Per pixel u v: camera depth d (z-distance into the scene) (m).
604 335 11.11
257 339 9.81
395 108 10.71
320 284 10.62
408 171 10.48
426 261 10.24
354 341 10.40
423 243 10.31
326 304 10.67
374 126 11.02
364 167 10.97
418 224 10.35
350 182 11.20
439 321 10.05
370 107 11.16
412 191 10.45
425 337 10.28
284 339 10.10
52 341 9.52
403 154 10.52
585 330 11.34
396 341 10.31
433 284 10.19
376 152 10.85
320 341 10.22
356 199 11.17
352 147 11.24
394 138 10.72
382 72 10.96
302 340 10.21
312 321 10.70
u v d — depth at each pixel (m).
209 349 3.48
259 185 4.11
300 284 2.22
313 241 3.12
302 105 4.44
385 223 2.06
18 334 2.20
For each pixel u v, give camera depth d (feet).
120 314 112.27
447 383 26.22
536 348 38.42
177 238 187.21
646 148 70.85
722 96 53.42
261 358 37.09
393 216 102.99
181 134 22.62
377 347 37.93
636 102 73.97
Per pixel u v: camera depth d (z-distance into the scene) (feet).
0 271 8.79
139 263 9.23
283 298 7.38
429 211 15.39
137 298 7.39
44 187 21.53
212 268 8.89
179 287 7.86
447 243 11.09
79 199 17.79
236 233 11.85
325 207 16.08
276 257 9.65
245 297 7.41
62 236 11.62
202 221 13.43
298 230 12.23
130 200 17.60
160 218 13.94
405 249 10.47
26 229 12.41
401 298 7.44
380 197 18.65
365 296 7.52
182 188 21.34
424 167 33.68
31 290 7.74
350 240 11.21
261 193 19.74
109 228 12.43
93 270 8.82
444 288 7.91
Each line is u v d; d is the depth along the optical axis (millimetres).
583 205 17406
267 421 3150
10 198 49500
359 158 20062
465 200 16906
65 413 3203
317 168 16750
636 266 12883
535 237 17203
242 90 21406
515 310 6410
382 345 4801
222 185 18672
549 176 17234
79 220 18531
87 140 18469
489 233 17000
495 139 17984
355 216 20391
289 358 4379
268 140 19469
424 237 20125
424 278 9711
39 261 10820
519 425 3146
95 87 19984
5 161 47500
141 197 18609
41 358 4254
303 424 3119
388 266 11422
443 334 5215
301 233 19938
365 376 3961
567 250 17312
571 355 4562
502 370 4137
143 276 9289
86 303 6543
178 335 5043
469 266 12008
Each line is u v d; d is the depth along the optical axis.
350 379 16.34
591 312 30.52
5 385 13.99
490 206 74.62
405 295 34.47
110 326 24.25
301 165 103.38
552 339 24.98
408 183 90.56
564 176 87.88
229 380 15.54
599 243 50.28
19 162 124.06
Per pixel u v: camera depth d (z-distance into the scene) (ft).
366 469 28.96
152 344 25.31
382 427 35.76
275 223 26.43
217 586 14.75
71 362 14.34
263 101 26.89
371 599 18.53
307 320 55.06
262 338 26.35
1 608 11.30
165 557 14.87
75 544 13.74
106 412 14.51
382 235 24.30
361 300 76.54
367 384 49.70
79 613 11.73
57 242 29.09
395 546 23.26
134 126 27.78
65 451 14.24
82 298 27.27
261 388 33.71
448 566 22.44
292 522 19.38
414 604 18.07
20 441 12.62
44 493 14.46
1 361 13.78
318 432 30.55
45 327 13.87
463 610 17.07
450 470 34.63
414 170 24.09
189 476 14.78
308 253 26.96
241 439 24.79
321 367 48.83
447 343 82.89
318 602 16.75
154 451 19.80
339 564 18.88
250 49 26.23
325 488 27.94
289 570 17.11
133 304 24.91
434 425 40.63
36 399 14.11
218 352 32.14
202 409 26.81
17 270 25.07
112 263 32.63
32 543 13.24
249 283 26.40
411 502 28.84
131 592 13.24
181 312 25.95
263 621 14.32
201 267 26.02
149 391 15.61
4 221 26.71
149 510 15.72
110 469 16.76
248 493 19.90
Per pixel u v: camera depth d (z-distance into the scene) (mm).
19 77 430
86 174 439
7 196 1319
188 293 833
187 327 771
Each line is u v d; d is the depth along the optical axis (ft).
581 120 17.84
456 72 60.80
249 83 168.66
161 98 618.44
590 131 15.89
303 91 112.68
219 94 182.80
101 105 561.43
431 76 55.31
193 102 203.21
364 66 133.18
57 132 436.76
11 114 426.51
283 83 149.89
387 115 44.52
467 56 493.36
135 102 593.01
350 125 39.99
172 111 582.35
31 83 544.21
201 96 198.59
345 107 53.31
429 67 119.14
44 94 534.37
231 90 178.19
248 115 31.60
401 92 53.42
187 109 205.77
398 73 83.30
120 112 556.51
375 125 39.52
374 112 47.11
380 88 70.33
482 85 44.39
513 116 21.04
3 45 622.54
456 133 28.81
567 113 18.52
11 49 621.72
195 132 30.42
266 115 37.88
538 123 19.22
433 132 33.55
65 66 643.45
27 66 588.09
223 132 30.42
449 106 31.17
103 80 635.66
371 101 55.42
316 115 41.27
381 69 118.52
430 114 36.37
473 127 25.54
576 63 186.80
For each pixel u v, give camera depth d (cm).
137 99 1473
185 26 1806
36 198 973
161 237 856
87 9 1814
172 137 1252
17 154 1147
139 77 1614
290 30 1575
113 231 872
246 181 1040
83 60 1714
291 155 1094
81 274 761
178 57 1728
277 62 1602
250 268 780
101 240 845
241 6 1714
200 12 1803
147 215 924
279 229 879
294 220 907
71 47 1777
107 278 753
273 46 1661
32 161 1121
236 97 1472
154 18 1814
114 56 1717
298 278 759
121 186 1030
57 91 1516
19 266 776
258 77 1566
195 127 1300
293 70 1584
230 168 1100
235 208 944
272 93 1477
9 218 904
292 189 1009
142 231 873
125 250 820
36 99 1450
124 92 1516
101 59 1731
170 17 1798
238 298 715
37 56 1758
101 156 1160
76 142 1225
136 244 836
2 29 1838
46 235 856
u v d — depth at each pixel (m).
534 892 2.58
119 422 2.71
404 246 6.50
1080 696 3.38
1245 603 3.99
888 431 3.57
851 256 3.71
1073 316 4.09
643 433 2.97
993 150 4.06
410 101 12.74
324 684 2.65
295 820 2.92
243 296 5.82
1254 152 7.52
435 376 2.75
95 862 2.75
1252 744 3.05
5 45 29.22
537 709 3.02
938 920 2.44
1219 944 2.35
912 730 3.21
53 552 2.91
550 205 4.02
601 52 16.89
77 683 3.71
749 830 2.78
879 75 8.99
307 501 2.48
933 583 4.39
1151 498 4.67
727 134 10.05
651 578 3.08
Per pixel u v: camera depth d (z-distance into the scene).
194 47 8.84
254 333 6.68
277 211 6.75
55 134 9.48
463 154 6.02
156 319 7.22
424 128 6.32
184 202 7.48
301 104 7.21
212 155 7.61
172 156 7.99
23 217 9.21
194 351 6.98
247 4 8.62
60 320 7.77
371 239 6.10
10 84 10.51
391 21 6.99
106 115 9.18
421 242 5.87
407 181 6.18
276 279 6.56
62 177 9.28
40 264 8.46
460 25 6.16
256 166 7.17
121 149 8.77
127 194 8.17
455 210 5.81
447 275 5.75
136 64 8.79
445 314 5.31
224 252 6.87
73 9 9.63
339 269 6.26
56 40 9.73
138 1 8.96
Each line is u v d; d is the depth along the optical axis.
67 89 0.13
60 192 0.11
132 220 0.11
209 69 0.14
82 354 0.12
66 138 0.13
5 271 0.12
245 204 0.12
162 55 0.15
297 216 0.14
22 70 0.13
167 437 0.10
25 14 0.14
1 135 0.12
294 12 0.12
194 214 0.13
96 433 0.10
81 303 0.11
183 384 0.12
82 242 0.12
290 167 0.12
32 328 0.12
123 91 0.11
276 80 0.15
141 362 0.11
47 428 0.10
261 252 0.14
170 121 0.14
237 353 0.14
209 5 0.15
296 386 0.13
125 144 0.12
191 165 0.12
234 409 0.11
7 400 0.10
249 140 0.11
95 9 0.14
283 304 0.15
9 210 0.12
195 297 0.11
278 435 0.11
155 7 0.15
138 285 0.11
▬▬▬
_Your goal:_
Give back precisely the lines above that start at the line containing "248 115 31.60" and end at the line containing "223 132 30.42", inclusive. No other lines belong in the output.

_Output below:_
248 115 31.60
401 92 53.42
187 109 205.77
398 73 83.30
120 112 556.51
375 125 39.52
374 112 47.11
380 88 70.33
482 85 44.39
513 116 21.04
3 45 622.54
456 133 28.81
567 113 18.52
11 49 621.72
195 132 30.42
266 115 37.88
538 123 19.22
433 132 33.55
65 66 643.45
27 66 588.09
223 132 30.42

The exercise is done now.